A photoelectric surface is illuminated successively by monochromatic light of wavelengths $$\lambda$$ and $$\frac{\lambda}{2}$$. If the maximum kinetic energy of the emitted photoelectrons in the second case is 3 times that in the first case, the work function of the surface is:

We begin with the photoelectric equation, which relates the maximum kinetic energy $$K_{\text{max}}$$ of the emitted electrons to the frequency $$f$$ of the incident light and the work function $$\phi$$ of the surface:

$$K_{\text{max}} = h f - \phi,$$

where $$h$$ is Planck’s constant.

Next, we convert the given wavelengths into frequencies using the relation $$f = \dfrac{c}{\lambda},$$ where $$c$$ is the speed of light.

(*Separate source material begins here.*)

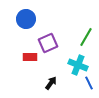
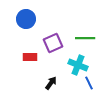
green line: moved 1 px left, 1 px down; rotated 60 degrees clockwise
purple square: moved 5 px right
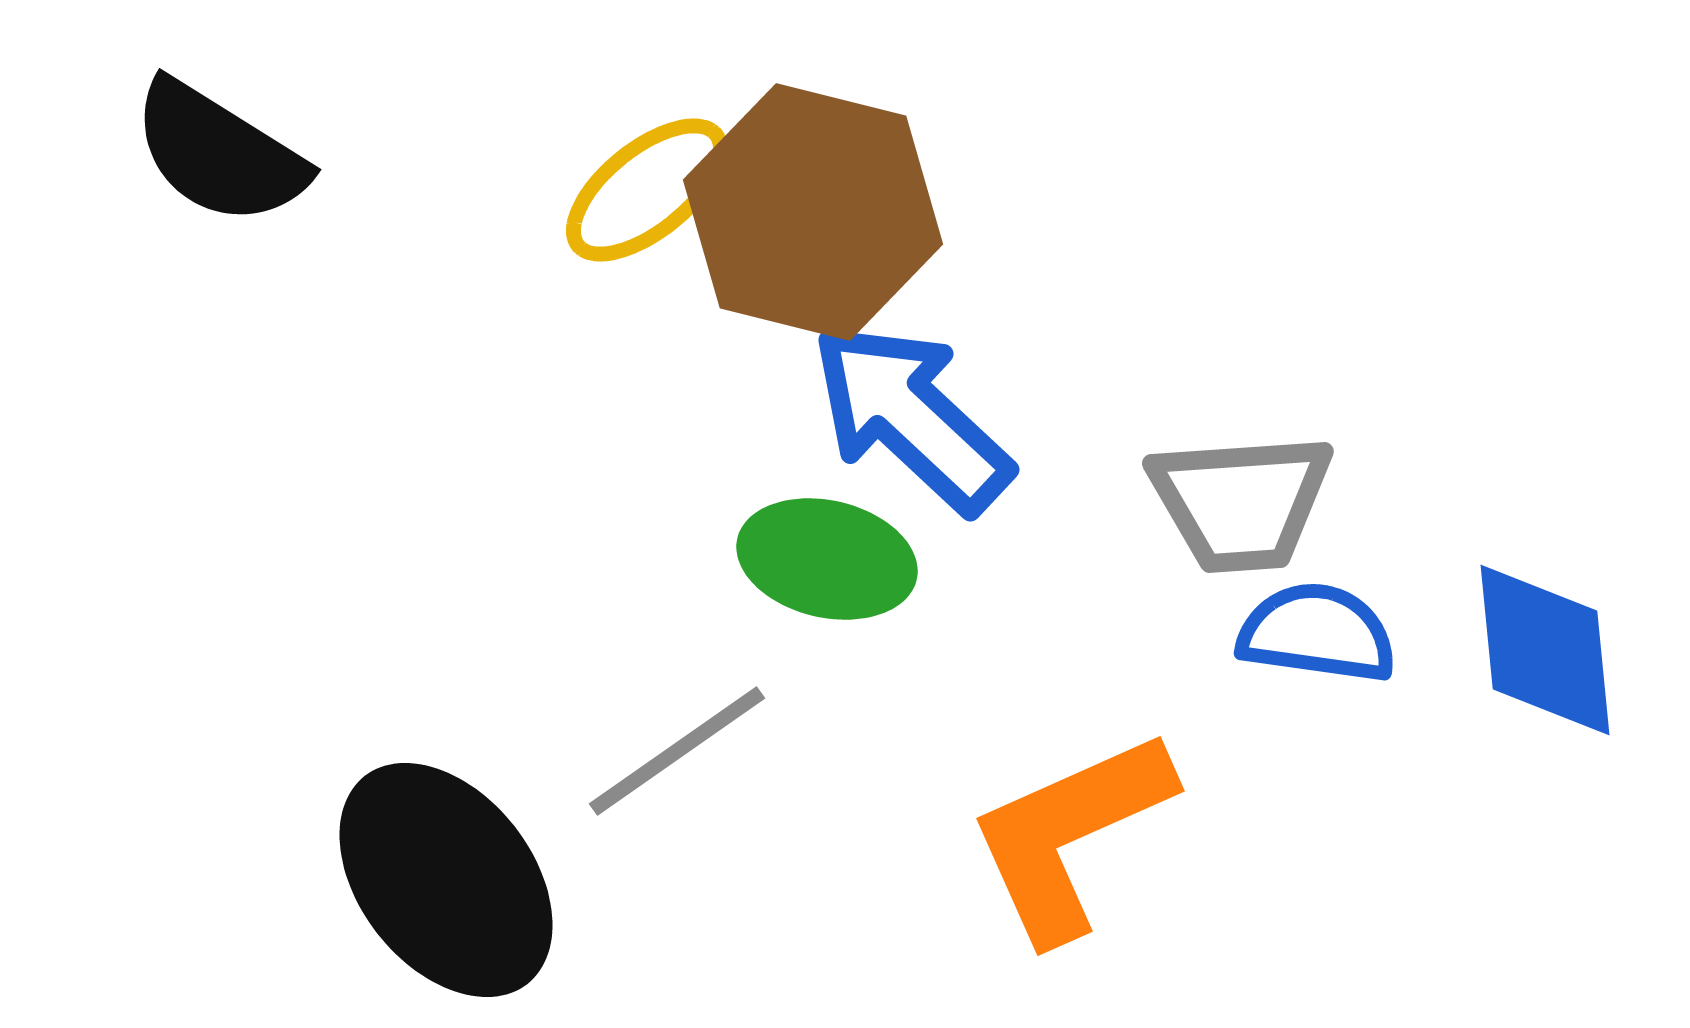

For the first illumination, the wavelength is $$\lambda$$. Hence,

$$f_1 = \dfrac{c}{\lambda}.$$

Substituting this frequency into the photoelectric equation, we obtain the first maximum kinetic energy:

$$K_1 = h f_1 - \phi = h\left(\dfrac{c}{\lambda}\right) - \phi = \dfrac{h c}{\lambda} - \phi.$$

Now the surface is illuminated by light of wavelength $$\dfrac{\lambda}{2}$$. The corresponding frequency is

$$f_2 = \dfrac{c}{\lambda/2} = \dfrac{2c}{\lambda}.$$

Again using the photoelectric formula, the second maximum kinetic energy becomes

$$K_2 = h f_2 - \phi = h\left(\dfrac{2c}{\lambda}\right) - \phi = \dfrac{2 h c}{\lambda} - \phi.$$

The problem states that this second kinetic energy is three times the first:

$$K_2 = 3 K_1.$$

Substituting the explicit expressions for $$K_1$$ and $$K_2$$ gives

$$\dfrac{2 h c}{\lambda} - \phi = 3\left(\dfrac{h c}{\lambda} - \phi\right).$$

We now expand the right-hand side:

$$\dfrac{2 h c}{\lambda} - \phi = \dfrac{3 h c}{\lambda} - 3\phi.$$

To isolate $$\phi,$$ we collect like terms. First, bring all terms to one side:

$$0 = \dfrac{3 h c}{\lambda} - 3\phi - \dfrac{2 h c}{\lambda} + \phi.$$

Combine the terms involving $$h c$$ and the terms involving $$\phi$$ separately:

$$0 = \left(\dfrac{3 h c}{\lambda} - \dfrac{2 h c}{\lambda}\right) + (-3\phi + \phi).$$

$$0 = \dfrac{h c}{\lambda} - 2\phi.$$

Now we solve for the work function $$\phi$$ by moving the term with $$\phi$$ to the other side:

$$2\phi = \dfrac{h c}{\lambda}.$$

Finally, dividing by 2 yields

$$\phi = \dfrac{h c}{2\lambda}.$$

This matches Option A in the list provided.

Hence, the correct answer is Option A.